Outcome choice and potential loss of valuable information - an example from a Cochrane Eyes and Vision systematic review

ID: 

19359

Session: 

Long oral session 22: Meta-analysis methods B

Date: 

Saturday 16 September 2017 - 11:00 to 12:30

Location: 

All authors in correct order:

Clearfield E1, Money S1, Saldanha I1, Chuck R2, Lindsley K1
1 Cochrane Eyes and Vision US Satellite, Johns Hopkins Bloomberg School of Public Health, USA
2 Department of Ophthalmology and Visual Sciences, Albert Einstein College of Medicine, USA
Presenting author and contact person

Presenting author:

Kristina Lindsley

Contact person:

Abstract text
Background: Outcomes selected for systematic reviews (SRs) should address clinical uncertainties to help make treatment decisions. However, when reviewers select outcomes by specifying the outcome’s 5 elements (domain, measurement, method of aggregation, metric, and time point) these may not match outcomes reported in trials included in SRs.

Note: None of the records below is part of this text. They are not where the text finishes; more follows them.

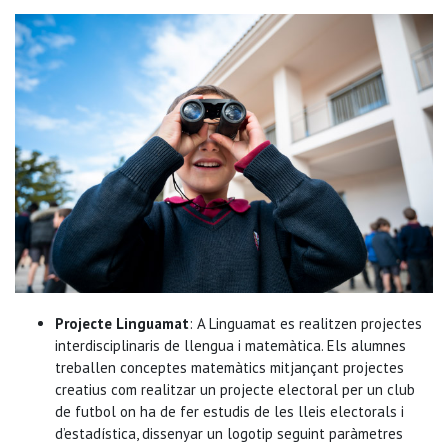
Projecte Linguamat
: A Linguamat es realitzen projectes
interdisciplinaris de llengua i matemàtica. Els alumnes
treballen conceptes matemàtics mitjançant projectes
creatius com realitzar un projecte electoral per un club
de futbol on ha de fer estudis de les lleis electorals i
d’estadística, dissenyar un logotip seguint paràmetres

Objectives: To examine from a selected Cochrane SR outcomes reported from eligible trials not meeting the review-outcome definition.

Methods: We selected a Cochrane SR comparing classes of medications given after cataract surgery, which had no trials contributing to meta-analyses of the primary outcome. Clinician authors of the SR defined the primary outcome as the proportion of participants with grade >1 on the Standardisation of Uveitis Nomenclature (SUN) scale at 1-week follow-up (dichotomous). The SUN scale ranges from 0-4 and indicates the amount of cells and flare in the anterior chamber of the eye; higher grades indicate worse inflammation. Cell and flare can be measured by a slit-lamp or a cell and flare meter, and are recorded as the number of cells, amount of flare, or a combination. We compared the number of studies providing inflammation data per the SR outcome definition with the number of studies providing inflammation data using other outcome definitions.

Results: Of 48 studies included in the SR, none reported dichotomous inflammation data. Eighteen studies reported inflammation as a continuous outcome; however, there was variation in outcome elements. Replacing the review outcomes with mean inflammation at 1-week follow-up, we were able to include data from 7 studies (n=484 participants) in meta-analysis. Extending follow-up to 1-month postoperatively would have added data from 4 more studies.

Conclusions: The choice to use a dichotomous rather than continuous outcome for inflammation scores resulted in a potential missed opportunity to use available data from trials. Additionally, dichotomization of continuous outcomes at arbitrary cut-points runs the risk of losing valuable information. Our results underscore the importance for core outcomes sets to address all 5 outcome elements.